REQUIREMENT:
Using the records underneath, tally the lines where the word "that" appears and please give only the count.

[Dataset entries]
=== Section Start ===

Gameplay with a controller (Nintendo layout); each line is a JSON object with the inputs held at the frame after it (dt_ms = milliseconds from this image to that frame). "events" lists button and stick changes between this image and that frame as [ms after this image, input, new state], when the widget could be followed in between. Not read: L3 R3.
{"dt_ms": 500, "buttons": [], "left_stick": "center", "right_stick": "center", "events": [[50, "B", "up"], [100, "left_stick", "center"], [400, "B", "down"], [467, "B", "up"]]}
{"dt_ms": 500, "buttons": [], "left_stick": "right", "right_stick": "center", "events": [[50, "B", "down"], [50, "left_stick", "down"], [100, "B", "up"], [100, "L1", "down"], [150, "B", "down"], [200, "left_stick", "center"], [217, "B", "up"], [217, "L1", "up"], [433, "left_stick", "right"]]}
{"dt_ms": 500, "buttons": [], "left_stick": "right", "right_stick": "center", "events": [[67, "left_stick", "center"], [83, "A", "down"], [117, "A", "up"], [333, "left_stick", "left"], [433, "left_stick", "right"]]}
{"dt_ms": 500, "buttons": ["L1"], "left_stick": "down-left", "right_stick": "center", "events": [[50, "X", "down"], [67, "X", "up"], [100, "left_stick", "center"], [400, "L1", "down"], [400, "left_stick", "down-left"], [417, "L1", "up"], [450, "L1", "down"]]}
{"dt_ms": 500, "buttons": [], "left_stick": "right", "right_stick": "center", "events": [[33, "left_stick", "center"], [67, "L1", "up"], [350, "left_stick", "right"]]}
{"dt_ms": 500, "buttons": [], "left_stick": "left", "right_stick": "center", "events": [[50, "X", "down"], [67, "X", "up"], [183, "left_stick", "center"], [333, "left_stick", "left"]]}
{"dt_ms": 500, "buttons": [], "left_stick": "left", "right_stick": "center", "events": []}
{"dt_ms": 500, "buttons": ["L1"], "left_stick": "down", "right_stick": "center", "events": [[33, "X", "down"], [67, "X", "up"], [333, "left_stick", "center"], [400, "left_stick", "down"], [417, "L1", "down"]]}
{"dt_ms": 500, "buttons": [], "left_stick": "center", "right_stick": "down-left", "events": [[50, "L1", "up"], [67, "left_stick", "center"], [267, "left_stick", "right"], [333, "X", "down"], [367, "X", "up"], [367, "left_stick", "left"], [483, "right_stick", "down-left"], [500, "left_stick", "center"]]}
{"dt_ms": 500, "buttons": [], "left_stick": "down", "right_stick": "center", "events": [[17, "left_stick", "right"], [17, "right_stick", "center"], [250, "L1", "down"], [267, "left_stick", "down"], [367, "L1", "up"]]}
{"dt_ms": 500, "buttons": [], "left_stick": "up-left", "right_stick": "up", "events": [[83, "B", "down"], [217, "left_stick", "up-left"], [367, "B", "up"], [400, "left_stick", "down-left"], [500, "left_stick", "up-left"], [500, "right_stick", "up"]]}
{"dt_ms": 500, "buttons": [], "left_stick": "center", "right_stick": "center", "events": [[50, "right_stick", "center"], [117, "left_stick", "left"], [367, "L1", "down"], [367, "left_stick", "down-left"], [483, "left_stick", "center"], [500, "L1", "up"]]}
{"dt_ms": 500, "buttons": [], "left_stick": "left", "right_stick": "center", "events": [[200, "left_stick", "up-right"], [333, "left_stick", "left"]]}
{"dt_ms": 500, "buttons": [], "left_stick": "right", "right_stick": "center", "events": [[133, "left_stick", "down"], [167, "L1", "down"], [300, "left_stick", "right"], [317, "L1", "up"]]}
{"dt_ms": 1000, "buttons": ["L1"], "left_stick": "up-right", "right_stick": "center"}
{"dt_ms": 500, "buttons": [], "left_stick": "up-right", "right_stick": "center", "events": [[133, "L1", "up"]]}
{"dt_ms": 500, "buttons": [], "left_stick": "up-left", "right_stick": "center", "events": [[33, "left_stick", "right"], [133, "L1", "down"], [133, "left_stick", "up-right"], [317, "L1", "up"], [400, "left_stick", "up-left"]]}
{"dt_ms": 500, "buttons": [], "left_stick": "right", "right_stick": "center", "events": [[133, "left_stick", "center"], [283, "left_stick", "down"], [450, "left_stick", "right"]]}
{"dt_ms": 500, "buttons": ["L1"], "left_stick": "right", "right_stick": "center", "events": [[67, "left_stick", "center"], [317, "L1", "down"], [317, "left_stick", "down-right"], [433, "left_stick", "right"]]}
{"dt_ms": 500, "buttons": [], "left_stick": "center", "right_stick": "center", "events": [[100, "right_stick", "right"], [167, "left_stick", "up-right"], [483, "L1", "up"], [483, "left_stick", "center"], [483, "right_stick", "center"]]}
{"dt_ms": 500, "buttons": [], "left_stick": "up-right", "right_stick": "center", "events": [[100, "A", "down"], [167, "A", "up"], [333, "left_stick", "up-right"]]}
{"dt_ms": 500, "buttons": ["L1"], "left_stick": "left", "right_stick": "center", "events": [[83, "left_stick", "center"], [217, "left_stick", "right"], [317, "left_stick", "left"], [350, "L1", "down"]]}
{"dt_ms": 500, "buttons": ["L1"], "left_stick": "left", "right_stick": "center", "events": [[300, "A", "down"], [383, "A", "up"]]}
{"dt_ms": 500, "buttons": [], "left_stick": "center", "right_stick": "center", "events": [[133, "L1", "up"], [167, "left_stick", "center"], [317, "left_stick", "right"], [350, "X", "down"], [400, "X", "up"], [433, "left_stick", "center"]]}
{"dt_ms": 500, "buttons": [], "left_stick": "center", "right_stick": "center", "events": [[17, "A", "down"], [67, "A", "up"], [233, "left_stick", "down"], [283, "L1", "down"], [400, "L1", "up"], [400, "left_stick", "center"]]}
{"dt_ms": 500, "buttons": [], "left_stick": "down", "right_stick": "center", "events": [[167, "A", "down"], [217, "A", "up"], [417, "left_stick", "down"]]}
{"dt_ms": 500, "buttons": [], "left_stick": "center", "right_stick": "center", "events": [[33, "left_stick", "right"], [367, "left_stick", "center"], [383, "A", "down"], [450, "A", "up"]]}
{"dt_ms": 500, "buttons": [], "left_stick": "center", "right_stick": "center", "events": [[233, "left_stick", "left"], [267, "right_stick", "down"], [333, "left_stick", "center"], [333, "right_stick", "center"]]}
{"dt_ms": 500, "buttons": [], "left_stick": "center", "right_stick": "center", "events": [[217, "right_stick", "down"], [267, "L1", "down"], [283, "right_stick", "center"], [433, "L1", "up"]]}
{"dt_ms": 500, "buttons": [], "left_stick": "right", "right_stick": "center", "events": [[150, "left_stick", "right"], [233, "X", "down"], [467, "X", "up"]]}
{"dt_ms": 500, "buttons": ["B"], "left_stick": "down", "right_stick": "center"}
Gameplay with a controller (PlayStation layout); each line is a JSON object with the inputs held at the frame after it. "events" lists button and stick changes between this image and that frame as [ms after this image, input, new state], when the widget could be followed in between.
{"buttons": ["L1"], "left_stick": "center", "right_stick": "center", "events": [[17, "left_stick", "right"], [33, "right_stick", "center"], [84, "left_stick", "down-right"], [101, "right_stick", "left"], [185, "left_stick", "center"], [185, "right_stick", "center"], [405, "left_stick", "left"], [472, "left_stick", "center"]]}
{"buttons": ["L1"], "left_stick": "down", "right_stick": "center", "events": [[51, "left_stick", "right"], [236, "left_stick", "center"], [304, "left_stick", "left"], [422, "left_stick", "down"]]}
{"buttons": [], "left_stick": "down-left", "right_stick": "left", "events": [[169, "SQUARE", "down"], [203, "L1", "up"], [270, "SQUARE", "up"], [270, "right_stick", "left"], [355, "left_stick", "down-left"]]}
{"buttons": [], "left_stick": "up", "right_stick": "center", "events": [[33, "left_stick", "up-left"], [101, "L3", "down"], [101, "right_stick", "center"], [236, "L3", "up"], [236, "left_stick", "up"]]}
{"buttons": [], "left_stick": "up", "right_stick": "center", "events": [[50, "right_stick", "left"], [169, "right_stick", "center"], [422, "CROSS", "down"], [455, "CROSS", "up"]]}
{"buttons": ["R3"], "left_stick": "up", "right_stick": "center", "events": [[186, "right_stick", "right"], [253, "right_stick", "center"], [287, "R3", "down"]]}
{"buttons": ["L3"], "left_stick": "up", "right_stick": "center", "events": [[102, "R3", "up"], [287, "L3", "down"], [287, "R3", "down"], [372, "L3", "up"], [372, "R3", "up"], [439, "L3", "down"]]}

=== Section End ===

EXPECTED OUTPUT:
2